The next doctor looked at me and said, “I have never seen anything like this.” and scratched his head. He said he wanted to help and referred me to someone else to get their approval on a treatment option. After going to the doctor he referred me to, who told me I was purposely making my pec muscle dislocate my shoulder, we called his office back. He dropped my case.
All that time I was rarely still; I couldn’t be. I cried a lot. My only relief was sleep, but it still hurt in my sleep and it was so so hard to go to sleep, but eventually, my exhaustion would usually win. I would dream that someone was stabbing my shoulder or shooting it or anything that might hurt, and it actually hurt and I often cried in my dreams.
My parents would stay up at night researching doctors or anyone who might help just so that they could tell me that they had someone to call in the morning so I would have some hope.

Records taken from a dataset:

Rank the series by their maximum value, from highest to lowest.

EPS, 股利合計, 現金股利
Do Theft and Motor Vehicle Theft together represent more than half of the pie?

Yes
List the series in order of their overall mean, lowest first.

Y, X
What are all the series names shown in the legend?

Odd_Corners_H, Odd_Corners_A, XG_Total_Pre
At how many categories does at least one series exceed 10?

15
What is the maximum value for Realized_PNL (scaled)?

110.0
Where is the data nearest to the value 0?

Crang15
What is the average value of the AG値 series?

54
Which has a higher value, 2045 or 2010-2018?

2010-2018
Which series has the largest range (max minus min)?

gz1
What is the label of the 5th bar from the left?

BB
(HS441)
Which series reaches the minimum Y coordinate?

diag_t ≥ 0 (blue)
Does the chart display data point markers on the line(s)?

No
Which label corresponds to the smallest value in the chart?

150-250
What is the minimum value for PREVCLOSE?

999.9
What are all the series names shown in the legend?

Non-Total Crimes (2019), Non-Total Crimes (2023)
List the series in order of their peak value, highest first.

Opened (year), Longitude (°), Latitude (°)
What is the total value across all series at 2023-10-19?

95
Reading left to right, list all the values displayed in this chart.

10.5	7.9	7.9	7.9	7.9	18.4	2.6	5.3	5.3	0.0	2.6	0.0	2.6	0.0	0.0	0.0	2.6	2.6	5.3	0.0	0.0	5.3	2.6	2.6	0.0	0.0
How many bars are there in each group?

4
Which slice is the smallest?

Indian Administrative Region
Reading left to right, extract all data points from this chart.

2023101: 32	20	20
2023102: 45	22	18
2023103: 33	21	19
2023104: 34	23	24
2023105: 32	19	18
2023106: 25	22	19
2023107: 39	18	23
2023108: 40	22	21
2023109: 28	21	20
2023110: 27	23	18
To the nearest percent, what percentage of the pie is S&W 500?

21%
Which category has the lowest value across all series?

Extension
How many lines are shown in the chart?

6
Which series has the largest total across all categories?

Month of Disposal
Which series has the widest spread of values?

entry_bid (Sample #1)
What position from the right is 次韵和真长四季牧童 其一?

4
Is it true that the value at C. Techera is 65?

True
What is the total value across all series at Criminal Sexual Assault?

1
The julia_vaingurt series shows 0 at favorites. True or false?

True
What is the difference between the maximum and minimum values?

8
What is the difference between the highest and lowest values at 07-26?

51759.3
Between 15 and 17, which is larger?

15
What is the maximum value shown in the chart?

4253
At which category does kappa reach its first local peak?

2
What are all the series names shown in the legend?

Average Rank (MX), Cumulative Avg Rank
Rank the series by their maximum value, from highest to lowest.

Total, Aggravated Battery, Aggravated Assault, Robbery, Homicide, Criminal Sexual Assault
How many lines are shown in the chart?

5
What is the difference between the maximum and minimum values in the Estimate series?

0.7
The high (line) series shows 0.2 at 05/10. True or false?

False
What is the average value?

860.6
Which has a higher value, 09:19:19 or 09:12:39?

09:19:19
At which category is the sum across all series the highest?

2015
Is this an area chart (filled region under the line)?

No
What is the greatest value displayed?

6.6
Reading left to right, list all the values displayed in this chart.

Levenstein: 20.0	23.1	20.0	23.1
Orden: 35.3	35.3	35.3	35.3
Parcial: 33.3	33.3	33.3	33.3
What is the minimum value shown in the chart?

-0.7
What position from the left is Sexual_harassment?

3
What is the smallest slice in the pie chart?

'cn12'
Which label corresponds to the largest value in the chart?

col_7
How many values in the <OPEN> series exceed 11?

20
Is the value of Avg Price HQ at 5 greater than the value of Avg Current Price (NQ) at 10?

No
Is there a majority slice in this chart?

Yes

### WORK REQUEST A
In the account of the shoulder pain, what did the parents do at night?
### WORK REQUEST B
Write the next part of the account of the shoulder pain, starting after its final sentence.

### REPLY A
They stayed up researching doctors or anyone who might help, so they could say in the morning that they had someone to call.

### REPLY B
It was so terrifying. I was afraid of having to live like that for the rest of my life. I could barely function. I couldn’t sleep, do school, or anything I loved because my mind was so overwhelmed with processing extreme amounts of pain.
After that first appointment, I learned something: I couldn’t hope in things of this world. That sounds like such a good lesson, and it is, but it felt so ugly, so broken, and so desperate at that time. And it was until I learned to fully hope in Christ. I was still so desperate and I could often barely cope with the pain, but I knew for the first time the joy of truly hoping in Christ. Even today, I can’t say that as deeply and truly as I could then. That was something I only knew to full extent when I had no other hope.
If you saw me during that time, you probably know, I still smiled most of the time. That smile wasn’t there because I wasn’t hurting, it was there because I knew Hope, it was there because I had been so disappointed with the things of this world that I had learned of the Hope that cannot disappoint. That smile was there because I knew that Christ would not disappoint me and that He would fulfill all of His promises.
That was the beginning. It has been a hard year since then. I’ve been through a lot. That hard has been my reality often.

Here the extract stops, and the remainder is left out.